Site Reliability Engineer – Data Operations

1 June 2024
Apply Now
Deadline date:

Job Description

JOB SUMMARY:

You will work closely with our software engineering and data teams to implement and maintain robust data pipelines and infrastructure. Your expertise in Google Cloud Platform (GCP) or Azure, container technologies like Kubernetes, or Docker, and Apache Airflow processes will be crucial in driving our success. 

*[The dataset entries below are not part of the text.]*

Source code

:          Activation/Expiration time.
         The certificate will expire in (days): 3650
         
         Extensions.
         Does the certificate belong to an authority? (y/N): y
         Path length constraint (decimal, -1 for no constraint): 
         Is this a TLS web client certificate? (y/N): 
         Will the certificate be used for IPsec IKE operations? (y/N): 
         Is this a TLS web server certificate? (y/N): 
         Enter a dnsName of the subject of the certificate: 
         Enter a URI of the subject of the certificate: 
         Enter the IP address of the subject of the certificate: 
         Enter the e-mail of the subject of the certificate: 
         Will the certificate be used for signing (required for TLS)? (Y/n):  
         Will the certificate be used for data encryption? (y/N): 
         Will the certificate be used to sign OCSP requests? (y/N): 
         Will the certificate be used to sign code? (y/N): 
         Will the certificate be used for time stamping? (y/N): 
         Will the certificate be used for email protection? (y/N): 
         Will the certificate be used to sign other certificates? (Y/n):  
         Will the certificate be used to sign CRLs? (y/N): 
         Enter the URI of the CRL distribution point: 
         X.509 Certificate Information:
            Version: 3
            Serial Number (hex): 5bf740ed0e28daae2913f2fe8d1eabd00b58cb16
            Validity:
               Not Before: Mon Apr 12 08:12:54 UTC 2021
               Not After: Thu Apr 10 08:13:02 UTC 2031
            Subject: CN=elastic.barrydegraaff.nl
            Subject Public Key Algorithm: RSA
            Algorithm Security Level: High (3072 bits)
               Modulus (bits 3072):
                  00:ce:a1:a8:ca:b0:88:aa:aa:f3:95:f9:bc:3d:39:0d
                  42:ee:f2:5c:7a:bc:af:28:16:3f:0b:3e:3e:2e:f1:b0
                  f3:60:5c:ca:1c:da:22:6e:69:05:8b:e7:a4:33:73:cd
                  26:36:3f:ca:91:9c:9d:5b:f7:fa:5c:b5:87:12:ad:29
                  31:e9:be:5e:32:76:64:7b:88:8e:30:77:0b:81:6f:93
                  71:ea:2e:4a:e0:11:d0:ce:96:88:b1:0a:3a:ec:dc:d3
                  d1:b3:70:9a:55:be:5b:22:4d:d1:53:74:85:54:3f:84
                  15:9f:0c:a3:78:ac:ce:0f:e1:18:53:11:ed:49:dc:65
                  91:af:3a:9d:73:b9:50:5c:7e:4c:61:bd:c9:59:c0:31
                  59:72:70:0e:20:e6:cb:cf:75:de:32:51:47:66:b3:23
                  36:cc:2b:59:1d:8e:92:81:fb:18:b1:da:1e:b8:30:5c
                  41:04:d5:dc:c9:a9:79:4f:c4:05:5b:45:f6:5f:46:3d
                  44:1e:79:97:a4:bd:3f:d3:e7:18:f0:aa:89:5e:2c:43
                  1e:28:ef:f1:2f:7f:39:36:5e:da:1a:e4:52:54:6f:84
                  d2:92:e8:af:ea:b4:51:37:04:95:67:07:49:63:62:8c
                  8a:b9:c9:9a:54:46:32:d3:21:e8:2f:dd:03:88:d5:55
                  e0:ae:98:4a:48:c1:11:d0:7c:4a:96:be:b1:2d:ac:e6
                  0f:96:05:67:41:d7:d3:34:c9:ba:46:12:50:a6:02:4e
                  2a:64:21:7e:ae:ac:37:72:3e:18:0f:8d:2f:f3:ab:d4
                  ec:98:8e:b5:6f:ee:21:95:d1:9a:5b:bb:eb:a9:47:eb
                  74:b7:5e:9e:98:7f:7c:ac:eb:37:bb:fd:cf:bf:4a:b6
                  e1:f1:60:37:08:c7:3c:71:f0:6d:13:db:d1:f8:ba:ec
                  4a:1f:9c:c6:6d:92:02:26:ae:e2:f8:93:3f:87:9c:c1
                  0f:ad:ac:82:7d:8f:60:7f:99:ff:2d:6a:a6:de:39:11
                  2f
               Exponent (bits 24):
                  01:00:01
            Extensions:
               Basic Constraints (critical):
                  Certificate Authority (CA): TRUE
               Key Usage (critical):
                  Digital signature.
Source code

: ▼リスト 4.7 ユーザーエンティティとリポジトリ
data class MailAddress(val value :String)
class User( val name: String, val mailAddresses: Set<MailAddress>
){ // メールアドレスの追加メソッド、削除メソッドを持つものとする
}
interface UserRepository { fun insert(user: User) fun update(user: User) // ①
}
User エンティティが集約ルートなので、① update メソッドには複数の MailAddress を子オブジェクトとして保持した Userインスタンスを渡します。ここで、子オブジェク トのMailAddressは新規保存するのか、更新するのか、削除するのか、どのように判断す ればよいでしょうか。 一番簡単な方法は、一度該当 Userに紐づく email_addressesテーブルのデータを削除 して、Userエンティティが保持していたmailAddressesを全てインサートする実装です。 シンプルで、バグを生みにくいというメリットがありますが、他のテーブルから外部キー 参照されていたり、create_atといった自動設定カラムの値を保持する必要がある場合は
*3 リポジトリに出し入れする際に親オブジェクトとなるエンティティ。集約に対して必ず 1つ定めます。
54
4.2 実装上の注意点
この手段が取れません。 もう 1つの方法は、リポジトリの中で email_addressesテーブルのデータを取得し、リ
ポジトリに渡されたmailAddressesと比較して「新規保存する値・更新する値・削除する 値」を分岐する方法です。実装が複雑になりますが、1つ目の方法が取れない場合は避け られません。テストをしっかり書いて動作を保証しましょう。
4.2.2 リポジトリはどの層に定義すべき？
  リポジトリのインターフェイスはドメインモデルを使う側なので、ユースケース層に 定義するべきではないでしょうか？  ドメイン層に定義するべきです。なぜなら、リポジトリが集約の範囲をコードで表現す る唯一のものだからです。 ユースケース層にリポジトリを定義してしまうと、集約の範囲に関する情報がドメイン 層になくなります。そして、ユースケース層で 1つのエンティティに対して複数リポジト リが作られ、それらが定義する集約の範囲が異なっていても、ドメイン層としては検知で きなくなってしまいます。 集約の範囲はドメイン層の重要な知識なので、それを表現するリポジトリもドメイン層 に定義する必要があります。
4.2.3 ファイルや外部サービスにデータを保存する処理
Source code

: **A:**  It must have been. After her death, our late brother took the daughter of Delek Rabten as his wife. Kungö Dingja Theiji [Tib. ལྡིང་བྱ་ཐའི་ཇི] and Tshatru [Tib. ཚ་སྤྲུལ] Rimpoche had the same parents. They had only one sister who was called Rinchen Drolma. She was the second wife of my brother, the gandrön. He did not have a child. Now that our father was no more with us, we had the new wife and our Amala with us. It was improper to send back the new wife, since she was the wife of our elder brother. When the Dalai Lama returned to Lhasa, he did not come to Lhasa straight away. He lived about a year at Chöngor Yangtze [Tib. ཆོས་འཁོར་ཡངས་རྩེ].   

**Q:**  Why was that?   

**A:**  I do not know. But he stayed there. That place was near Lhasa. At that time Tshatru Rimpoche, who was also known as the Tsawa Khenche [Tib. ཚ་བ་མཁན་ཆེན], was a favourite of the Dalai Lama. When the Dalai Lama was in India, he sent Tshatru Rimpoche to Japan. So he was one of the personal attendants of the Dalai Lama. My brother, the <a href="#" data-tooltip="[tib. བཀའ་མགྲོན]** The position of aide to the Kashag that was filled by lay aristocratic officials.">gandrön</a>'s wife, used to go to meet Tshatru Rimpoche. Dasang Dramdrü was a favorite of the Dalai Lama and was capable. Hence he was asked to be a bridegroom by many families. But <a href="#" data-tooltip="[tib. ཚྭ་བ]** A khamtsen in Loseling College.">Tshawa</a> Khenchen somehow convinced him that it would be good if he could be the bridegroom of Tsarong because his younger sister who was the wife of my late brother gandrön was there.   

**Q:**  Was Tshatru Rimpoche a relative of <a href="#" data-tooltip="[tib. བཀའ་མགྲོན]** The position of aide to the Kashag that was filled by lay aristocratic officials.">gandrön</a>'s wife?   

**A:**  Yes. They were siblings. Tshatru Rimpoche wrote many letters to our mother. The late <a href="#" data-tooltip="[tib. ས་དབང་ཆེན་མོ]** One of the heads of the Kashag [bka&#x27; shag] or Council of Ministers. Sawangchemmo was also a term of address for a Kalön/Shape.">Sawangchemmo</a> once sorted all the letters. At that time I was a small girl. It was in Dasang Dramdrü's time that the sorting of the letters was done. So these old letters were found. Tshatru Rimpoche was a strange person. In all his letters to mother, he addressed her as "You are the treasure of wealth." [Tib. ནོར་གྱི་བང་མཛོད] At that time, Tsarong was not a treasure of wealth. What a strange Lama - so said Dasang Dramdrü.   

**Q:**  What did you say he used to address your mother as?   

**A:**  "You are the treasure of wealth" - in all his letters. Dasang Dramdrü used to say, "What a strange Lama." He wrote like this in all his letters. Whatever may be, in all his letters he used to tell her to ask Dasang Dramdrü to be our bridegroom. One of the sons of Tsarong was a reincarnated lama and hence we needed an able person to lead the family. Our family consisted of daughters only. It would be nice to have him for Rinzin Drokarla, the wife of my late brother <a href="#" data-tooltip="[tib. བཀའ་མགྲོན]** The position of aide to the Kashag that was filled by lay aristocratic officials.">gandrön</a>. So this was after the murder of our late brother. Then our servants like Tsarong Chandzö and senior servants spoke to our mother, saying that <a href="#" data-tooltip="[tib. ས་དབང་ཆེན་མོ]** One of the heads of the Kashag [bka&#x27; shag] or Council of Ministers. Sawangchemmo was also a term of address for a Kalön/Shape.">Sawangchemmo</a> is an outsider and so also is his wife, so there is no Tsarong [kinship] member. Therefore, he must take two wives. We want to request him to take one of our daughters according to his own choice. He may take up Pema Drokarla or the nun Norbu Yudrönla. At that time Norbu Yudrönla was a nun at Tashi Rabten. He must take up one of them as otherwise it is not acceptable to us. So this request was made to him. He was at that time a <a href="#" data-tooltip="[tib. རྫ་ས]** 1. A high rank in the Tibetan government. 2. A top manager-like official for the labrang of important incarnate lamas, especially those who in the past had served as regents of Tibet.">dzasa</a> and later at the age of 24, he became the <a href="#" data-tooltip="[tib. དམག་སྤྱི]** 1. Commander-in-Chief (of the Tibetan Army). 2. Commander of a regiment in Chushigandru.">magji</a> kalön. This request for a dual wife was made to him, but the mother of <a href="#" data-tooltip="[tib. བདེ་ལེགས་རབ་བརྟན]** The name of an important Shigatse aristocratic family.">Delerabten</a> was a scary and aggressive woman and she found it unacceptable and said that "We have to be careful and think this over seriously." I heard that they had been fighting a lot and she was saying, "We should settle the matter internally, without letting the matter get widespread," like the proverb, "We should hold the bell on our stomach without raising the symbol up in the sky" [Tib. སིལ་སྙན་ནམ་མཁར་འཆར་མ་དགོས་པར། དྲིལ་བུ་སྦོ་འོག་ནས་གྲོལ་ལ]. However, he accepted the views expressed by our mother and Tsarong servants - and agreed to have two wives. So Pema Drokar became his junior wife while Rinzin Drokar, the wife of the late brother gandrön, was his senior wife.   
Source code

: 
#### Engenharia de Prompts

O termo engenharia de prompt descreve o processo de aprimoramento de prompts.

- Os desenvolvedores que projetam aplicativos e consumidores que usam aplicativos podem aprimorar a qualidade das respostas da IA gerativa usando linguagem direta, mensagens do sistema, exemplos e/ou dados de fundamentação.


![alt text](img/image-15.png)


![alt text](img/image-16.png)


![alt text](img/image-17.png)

PRINCIPAL DUTIES & RESPONSIBILITIES:

  •     Troubleshoot and resolve issues in live production environments and implement strategies to remediate them with minimal effort.
  •     Manage applications through automation.
  •     Support and monitor new and existing services, platforms, and application stacks.
  •     Engage in improving the lifecycle of services deployment, operations, and refinement.
  •     Provide technical expertise during service impacting events.
  •     Collaborate with other engineers on code reviews, internal infrastructure improvements and process enhancements.
  •     Use scalability testing to measure, tune and optimize system performance.
  •     Participate in periodic 24×7 on-call duties.
  •     Being accountable for resolving the outage via workaround or permanent fix
  •     Ensuring all administration and reports are maintained and up to date including contacts information technical diagrams post major incident reviews.
  •     Responsible for communicating with various stake holders.
  •     Responsible for the effective implementation of the process Incident, Change and Problem Management and conducts the respective reporting procedure.
  •     Monitor the incidents to ensure that the Service Level Agreement is respected.
  •     Identify, initiate, and conduct incident triage.
  •     Ensure the closure of all resolved and end-user confirmed Incident records.
  •     Establish continuous process improvement cycles where the process performance activities roles and responsibilities policies procedures and supporting technology is reviewed and enhanced where applicable.
  •     Knowledge on application and data monitoring fundamentals (Splunk, Open Telemetry, Dynatrace, Airflow DAG) 
  •     Knowledge of log parsing, complex Splunk searches, including external table lookups, Splunk data flow, components, features, and product capability. 
  •     Capability to setup alerts and from the machine generated data.

REQUIREMENTS:

  •     Education: Bachelor’s Degree or Equivalent.
  •     5+ years of experience in Software Engineering. 
  •     3+ years of experience in Site Reliability. 
  •     Experience with one or more Cloud Platforms (GCP, Azure, AWS).
  •     Experience working with a data workflow management platform such as Apache Airflow. 
  •     Experience with Container technologies: Kubernetes, Docker, PKS.
  •     Experience setting up monitoring applications and database. 
  •     Experience in third party services and third-party vendor management. 
  •     Excellent verbal, written, and interpersonal communication skills. 
  •     Experience in ServiceNow preferred. 
  •     Experience working with financial data is preferred (Metro2, 2052a, etc).